DOD expands use of Netscape products
- By Heather Harreld
- Jun 21, 1998
The Defense Department has expanded its departmentwide contract with Netscape Communications Corp. to include several new offerings and to allow Netscape products to be used to secure top-secret communications.
The license, which DOD inked with Netscape in October 1997, originally covered Communicator client software and five servers for more than 2 million users across the department. DOD now has upgraded the client to Communicator Pro and added three new servers and a security toolkit to the license.
In addition, the license has been amended to take out previous restrictions relegating the use of the Netscape products for "secret and below" communications only, said John Menkart, Netscape's regional DOD sales manager. This move was designed to allow DOD's intelligence community to use the products, he said.

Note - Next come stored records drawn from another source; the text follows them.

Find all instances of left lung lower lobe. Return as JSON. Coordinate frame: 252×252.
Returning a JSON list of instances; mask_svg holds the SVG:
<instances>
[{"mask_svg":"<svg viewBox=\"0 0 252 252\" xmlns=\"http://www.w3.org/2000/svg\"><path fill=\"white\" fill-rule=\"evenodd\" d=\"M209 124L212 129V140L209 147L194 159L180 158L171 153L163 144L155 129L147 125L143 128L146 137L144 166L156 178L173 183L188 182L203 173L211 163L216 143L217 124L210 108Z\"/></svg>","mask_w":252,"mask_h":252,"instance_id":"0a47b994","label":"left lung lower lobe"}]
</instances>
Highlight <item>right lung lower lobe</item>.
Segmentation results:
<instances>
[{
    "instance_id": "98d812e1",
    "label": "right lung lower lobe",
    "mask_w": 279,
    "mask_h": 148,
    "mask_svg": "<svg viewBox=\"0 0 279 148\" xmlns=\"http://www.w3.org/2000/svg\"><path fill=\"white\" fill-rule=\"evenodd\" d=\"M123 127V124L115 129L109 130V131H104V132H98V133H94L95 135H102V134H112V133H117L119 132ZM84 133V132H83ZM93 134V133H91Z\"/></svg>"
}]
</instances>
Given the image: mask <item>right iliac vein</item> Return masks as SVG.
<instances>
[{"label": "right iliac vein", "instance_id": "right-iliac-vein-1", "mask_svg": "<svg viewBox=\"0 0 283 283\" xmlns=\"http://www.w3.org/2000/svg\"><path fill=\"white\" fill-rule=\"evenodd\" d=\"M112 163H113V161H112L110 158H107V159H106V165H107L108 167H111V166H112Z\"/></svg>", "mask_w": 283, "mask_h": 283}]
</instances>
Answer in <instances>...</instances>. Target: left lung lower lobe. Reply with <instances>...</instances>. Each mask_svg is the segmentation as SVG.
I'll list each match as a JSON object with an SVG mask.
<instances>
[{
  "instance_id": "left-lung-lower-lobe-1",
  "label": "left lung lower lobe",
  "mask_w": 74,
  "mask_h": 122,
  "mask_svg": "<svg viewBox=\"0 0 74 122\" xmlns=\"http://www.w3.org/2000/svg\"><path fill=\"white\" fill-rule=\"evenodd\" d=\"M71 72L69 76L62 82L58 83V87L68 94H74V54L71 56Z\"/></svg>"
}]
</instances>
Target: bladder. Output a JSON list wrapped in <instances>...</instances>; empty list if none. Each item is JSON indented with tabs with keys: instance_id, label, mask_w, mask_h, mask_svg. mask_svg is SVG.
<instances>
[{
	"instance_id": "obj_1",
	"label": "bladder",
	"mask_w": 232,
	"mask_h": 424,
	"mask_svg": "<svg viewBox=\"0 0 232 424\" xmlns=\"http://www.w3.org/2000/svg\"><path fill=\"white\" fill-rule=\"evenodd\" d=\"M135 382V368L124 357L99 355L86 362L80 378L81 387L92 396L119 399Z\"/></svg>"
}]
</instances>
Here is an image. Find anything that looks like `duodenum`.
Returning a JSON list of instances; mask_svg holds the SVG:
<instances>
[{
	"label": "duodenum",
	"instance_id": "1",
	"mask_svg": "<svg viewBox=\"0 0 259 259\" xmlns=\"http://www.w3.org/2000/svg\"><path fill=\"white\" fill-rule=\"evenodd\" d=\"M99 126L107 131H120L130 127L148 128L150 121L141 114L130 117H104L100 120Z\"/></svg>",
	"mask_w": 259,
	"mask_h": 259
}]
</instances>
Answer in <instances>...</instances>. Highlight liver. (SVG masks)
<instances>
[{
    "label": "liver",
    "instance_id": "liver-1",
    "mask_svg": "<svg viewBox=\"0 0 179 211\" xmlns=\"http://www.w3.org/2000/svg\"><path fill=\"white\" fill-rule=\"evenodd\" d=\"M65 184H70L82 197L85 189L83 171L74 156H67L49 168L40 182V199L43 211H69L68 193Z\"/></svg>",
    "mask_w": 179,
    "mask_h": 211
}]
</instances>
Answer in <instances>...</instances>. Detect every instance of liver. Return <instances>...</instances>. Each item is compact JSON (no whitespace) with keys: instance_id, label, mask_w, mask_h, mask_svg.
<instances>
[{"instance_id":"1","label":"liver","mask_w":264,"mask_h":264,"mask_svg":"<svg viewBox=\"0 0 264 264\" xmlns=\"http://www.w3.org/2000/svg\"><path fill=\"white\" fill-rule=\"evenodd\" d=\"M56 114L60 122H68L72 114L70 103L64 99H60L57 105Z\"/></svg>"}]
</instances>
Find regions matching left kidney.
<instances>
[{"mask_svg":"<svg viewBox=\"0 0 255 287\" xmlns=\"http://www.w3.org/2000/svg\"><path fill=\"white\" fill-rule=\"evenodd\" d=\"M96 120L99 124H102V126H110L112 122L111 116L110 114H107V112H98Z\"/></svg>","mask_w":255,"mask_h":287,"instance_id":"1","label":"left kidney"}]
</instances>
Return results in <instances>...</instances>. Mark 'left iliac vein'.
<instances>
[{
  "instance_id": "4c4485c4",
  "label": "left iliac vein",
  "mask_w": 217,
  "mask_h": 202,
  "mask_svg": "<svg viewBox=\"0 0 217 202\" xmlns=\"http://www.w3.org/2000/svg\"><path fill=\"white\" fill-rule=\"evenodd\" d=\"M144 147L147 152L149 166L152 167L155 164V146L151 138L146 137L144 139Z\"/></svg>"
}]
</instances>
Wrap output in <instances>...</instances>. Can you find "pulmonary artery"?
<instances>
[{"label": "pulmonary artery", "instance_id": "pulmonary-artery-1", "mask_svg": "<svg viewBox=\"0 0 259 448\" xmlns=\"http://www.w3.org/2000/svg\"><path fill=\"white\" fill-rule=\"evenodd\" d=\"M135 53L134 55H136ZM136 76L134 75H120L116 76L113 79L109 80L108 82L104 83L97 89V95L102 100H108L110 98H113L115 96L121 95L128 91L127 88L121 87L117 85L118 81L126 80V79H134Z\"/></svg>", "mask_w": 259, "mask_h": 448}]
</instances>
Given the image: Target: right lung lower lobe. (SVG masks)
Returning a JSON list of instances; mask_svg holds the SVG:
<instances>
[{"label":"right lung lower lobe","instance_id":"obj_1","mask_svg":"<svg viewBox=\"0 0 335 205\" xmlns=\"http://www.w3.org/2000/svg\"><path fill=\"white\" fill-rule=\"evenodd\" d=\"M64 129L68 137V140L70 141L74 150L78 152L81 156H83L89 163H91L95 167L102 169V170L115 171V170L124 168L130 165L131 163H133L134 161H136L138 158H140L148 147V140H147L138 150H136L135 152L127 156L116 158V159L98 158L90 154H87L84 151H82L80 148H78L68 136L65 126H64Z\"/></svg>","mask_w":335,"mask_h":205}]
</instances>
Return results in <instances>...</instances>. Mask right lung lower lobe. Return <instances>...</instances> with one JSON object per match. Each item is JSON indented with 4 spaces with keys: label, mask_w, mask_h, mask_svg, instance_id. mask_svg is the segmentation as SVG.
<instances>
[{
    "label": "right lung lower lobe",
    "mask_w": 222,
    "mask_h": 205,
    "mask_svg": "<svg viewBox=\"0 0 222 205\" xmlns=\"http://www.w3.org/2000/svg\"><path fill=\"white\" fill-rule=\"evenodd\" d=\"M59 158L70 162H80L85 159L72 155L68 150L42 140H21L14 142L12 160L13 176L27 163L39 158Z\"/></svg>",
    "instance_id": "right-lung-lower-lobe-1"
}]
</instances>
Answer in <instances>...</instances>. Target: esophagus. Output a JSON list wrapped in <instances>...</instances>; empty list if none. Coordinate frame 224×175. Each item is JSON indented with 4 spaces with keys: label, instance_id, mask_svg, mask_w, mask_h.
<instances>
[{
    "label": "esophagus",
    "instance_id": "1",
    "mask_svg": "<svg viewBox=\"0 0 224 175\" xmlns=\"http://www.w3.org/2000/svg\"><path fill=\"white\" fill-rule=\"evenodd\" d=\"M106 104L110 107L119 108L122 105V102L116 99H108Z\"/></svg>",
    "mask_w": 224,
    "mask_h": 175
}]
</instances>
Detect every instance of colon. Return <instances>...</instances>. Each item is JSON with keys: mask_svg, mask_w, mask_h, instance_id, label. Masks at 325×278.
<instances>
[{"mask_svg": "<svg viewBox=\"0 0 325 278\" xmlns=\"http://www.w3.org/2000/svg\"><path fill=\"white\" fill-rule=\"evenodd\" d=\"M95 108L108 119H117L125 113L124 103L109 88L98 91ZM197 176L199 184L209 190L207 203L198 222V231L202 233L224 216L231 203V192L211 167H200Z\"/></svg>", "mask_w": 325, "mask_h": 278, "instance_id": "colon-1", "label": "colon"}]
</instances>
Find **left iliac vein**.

"They really want to use the same set of tools...across not only the warfighter...but across into the intelligence space," Menkart said. "There are no restrictions."
The license now covers three Fortezza-enabled servers: Netscape Collabra, an open discussion server; Netscape Directory Server, an Internet applications server; and Netscape Messaging Server, an e-mail server.
A new product, Netscape Security Services, also has been added to the license. NSS is a security program that sits on all platforms and is designed to take existing applications and new applications and tie them to DOD's evolving public-key infrastructure (PKI).
The department is using Netscape servers to issue and manage software certificates that carry digital signatures as part of a pilot project to create a PKI for 250,000 to 500,000 users. "[NSS] can be used with existing applications or new, client-to-server applications or server-to-server applications," Menkart said.
"They recognize the need to protect not only Internet standards applications but applications they already have. It uses the infrastructure provided by the PKI to provide certificates," he said.
DOD's intelligence community had been in discussions with Netscape for some time to put an enterprise license into place, according to a DOD statement.
As an added incentive to DOD to execute this option in 1998, Netscape agreed to extend the use of NSS across the remainder of DOD at no additional cost. Officials at DOD could provide no further details by press time.